Document extract
----------

In real application, a filter 40 can be provided at the inlets 12 and the outlets 13 for preventing foreign materials entering the battery case 10.

In addition, the number of the fans 13 can be varied according to needs, as shown in Fig. 6, for example, two fans 13 are disposed at the outlets 13 to improve the ventilation since there are many cells 11 in the battery case 10.

As further shown in Fig. 7, the fans also can be disposed both at the inlets 12 and the outlets 13 so as to improve the ventilation effect.

While we have shown and described various embodiments in accordance with the present invention, it should be clear to those skilled in the art that further embodiments may be made without departing from the scope of the present invention.

Claims

WHAT IS CLAIMED IS: 1. A battery case internal ventilation structure for

controlling the temperature therein, comprising: a battery case used for storage of a plurality of cells, at a side of the battery case formed a plurality of inlets and at another side of the batter case opposite the inlets provided a plurality of outlets, the respective cells separated from each other and from internal surfaces of the battery case by ventilation spaces; a temperature controller electrically connected to the cells for sensing and controlling the temperature inside the battery case and serving to control and change output value in response to temperature changes in the battery case; at least a fan disposed at the inlets as an extraction fan, the fan, the temperature controller and the cells being connected in a loop, so that the fan gets power from the cells and operates under the control of the temperature controller.
2. The battery case internal ventilation structure as claimed in claim 1, wherein the temperature controller is temperature resistor whose resistance value is changeable according to temperature.
3. The battery case internal ventilation structure as claimed in claim 1, wherein a filter is provided at the inlets and the outlets for preventing foreign materials entering the battery case.
4. The battery case internal ventilation structure as claimed in claim 1, wherein two fans are provided at the inlets.

----------

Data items
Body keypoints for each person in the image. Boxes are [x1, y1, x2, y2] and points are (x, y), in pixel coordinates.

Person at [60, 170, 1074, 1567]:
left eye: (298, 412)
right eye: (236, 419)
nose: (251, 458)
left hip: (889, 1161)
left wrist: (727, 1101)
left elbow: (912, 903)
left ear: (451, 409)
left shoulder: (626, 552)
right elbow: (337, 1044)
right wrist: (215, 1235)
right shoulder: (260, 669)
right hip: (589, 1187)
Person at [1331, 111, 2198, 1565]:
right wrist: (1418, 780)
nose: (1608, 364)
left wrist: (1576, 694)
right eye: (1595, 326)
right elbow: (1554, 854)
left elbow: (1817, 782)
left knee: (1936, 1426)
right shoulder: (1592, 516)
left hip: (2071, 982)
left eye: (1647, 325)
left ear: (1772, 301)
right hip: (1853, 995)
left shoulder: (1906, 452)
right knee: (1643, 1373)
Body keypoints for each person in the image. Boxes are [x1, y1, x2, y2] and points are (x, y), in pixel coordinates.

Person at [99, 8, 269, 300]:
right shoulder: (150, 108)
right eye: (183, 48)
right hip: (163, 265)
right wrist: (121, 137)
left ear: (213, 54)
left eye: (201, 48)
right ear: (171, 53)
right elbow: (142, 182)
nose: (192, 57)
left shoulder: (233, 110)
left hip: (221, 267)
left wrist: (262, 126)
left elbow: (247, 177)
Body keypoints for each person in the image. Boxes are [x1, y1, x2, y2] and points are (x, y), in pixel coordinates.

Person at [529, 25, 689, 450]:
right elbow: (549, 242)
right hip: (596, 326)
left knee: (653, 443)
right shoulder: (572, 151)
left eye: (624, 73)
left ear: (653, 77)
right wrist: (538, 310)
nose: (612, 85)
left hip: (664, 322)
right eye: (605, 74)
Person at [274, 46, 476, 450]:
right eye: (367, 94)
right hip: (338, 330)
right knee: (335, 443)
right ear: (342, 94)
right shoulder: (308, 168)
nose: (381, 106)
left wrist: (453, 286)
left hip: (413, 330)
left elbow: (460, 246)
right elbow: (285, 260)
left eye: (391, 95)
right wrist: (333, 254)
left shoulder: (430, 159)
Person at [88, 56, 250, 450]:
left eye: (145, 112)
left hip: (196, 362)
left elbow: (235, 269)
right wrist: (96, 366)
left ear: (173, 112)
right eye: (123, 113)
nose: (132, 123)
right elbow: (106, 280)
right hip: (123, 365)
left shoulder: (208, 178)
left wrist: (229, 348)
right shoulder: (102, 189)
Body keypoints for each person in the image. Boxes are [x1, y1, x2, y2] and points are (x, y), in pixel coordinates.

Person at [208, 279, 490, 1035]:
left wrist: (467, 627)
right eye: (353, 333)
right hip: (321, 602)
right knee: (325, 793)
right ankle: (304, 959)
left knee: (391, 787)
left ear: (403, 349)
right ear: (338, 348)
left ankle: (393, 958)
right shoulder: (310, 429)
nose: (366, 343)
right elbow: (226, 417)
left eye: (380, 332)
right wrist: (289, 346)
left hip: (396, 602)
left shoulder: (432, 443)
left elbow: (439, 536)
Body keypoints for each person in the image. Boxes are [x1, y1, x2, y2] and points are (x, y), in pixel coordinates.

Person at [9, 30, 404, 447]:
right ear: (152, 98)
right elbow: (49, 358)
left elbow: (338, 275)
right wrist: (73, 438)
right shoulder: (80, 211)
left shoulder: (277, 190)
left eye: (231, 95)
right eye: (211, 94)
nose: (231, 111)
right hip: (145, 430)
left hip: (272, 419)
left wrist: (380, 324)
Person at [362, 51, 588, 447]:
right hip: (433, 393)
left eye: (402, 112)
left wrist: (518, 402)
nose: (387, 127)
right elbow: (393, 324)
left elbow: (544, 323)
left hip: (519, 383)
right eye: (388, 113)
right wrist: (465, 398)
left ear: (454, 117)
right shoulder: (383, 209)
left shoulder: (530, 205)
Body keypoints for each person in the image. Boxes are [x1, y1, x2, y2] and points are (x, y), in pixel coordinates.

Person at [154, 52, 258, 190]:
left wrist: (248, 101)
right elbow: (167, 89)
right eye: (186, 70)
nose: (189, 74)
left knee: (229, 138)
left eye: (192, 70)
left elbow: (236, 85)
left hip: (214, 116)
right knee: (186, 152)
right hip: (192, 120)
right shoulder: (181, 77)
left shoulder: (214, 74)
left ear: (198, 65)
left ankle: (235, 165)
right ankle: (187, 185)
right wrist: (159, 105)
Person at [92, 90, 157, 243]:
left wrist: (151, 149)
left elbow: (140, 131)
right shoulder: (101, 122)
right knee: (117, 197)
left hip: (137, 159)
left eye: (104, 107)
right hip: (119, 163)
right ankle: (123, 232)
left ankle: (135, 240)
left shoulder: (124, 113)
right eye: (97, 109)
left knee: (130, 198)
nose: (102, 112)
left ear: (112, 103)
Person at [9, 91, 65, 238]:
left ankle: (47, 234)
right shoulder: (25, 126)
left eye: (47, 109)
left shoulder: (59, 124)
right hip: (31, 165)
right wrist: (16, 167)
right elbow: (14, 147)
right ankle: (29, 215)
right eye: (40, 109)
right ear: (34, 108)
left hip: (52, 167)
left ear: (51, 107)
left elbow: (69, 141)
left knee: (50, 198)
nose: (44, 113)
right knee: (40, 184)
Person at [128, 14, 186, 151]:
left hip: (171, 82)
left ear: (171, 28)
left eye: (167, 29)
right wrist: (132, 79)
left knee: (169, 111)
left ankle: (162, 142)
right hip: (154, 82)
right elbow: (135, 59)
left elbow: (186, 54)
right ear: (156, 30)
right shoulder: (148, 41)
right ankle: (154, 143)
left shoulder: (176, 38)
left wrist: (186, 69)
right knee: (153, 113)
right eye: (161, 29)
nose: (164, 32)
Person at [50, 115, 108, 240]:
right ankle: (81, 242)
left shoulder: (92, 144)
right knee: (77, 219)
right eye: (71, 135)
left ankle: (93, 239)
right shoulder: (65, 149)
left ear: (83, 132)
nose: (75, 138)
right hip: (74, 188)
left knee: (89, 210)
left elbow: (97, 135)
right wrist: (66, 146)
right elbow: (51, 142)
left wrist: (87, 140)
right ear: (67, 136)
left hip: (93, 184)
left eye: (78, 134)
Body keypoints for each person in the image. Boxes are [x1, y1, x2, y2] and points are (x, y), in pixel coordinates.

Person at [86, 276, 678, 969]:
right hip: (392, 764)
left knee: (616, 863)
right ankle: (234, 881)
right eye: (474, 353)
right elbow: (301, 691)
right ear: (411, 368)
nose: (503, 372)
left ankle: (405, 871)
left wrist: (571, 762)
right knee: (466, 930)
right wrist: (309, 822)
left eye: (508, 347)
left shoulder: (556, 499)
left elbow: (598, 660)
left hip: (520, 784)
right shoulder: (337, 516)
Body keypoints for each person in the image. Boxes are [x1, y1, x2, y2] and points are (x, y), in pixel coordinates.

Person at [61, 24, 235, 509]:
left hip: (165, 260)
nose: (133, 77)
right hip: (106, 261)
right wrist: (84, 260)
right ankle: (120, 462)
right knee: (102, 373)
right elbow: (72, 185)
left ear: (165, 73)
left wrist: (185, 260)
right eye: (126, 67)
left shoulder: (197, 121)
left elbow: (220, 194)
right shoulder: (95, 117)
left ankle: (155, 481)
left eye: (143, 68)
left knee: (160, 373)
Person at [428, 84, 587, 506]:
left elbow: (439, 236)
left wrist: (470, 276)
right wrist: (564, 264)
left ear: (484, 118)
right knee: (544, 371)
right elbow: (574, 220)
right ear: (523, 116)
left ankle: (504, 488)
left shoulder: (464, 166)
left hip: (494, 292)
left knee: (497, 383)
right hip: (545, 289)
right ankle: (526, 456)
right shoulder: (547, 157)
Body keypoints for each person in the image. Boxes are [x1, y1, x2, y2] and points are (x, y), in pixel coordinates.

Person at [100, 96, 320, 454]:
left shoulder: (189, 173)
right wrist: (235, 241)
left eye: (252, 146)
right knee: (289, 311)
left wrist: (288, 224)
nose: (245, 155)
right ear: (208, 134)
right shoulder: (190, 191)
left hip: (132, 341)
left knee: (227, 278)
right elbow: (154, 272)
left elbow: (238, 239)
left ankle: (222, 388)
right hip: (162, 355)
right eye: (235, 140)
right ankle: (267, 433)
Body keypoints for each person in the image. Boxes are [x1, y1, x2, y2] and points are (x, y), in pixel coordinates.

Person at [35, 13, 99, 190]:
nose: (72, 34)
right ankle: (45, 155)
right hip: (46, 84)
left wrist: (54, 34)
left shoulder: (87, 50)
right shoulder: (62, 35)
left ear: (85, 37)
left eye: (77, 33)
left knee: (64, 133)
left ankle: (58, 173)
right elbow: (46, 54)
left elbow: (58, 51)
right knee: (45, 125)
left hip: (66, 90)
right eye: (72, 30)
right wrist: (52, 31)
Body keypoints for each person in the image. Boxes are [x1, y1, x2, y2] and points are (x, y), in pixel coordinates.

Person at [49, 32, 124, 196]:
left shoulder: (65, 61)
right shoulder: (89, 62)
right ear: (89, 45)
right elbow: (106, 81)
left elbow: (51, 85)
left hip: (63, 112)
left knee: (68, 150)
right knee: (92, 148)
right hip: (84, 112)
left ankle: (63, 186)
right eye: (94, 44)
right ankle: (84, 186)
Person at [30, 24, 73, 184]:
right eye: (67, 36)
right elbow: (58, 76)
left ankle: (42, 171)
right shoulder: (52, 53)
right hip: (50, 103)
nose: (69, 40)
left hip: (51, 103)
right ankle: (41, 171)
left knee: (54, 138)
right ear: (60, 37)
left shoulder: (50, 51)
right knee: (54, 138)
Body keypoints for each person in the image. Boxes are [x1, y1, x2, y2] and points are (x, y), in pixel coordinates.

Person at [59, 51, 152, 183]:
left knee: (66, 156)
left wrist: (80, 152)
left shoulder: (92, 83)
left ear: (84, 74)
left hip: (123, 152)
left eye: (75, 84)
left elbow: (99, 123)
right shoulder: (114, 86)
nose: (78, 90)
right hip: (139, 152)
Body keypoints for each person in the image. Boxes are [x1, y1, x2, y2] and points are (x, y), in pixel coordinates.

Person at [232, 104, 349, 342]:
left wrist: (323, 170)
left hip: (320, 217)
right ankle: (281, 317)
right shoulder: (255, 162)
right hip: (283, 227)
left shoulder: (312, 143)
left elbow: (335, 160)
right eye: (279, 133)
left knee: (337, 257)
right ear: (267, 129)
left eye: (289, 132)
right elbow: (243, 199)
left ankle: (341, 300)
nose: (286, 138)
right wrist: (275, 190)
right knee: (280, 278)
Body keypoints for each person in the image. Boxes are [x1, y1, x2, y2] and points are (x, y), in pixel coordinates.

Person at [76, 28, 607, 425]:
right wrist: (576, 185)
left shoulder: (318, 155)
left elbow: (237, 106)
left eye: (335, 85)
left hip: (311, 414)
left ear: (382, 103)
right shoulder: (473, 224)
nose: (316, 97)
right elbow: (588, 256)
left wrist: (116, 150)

----------

How to complete this task
Continue the battery case ventilation text from where it stops. The records stand apart from the battery case ventilation text and are separate material.

Solved exercise
5. A battery case internal ventilation structure for controlling the temperature therein, comprising: a battery case used for storage of a plurality of cells, at a side of the battery case formed a plurality of inlets and at another side of the batter case opposite the inlets provided a plurality of outlets, the respective cells separated from each other and from internal surfaces of the battery case by ventilation spaces; a temperature controller electrically connected to the cells for sensing and controlling the temperature inside the battery case and serving to control and change output value in response to temperature changes in the battery case; at least a fan disposed at the outlets as a discharge fan, the fan, the temperature controller and the cells being connected in a loop, so that the fan gets power from the cells and operates under the control of the temperature controller.
6. A battery case internal ventilation structure for controlling the temperature therein, comprising: a battery case used for storage of a plurality of cells, at a side of the battery case formed a plurality of inlets and at another side of the batter case opposite the inlets provided a plurality of outlets, the respective cells separated from each other and from internal surfaces of the battery case by ventilation spaces; a temperature controller electrically connected to the cells for sensing and controlling the temperature inside the battery case and serving to control and change output value in response to temperature changes in the battery case; a fan disposed at the inlets as an extraction fan, and another fan disposed at the outlets as a discharge fan, the fan, the temperature controller and the cells being connected in a loop, so that the fan gets power from the cells and operates under the control of the temperature controller.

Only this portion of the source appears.